# TASK OBJECTIVE
Without the pictures, give the listing below again exactly.

# RECORDS SHOWN
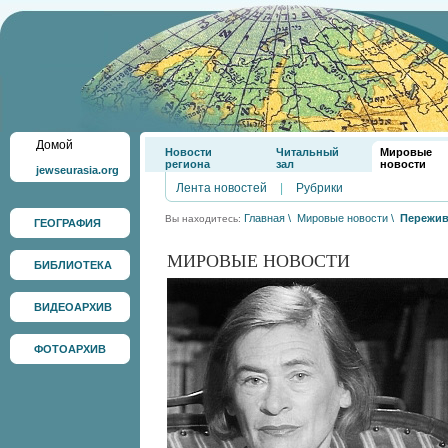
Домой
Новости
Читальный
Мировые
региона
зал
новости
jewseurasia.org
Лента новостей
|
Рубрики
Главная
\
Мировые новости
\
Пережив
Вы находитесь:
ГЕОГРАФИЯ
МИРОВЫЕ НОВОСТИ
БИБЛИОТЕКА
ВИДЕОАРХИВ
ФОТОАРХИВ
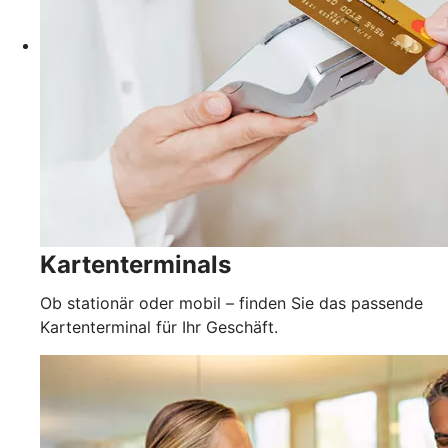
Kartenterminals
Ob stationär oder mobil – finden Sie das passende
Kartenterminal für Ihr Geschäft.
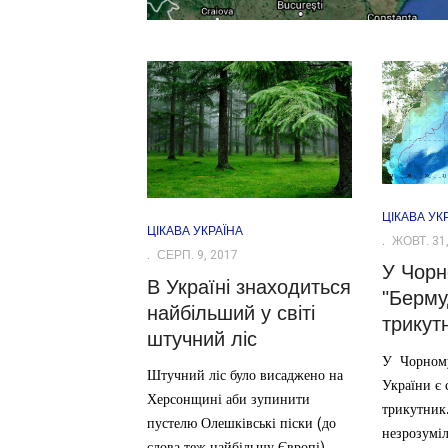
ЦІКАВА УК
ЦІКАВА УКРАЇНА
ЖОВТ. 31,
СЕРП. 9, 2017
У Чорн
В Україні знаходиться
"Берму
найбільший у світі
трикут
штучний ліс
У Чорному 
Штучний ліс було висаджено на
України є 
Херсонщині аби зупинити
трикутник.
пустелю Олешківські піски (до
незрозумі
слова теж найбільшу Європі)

# SOLUTION BELOW
Домой
Новости
Читальный
Мировые
региона
зал
новости
jewseurasia.org
Лента новостей
|
Рубрики
Главная
\
Мировые новости
\
Пережив
Вы находитесь:
ГЕОГРАФИЯ
МИРОВЫЕ НОВОСТИ
БИБЛИОТЕКА
ВИДЕОАРХИВ
ФОТОАРХИВ
Kartenterminals
Ob stationär oder mobil – finden Sie das passende
Kartenterminal für Ihr Geschäft.
ЦІКАВА УК
ЦІКАВА УКРАЇНА
ЖОВТ. 31,
СЕРП. 9, 2017
У Чорн
В Україні знаходиться
"Берму
найбільший у світі
трикут
штучний ліс
У Чорному 
Штучний ліс було висаджено на
України є 
Херсонщині аби зупинити
трикутник.
пустелю Олешківські піски (до
незрозумі
слова теж найбільшу Європі)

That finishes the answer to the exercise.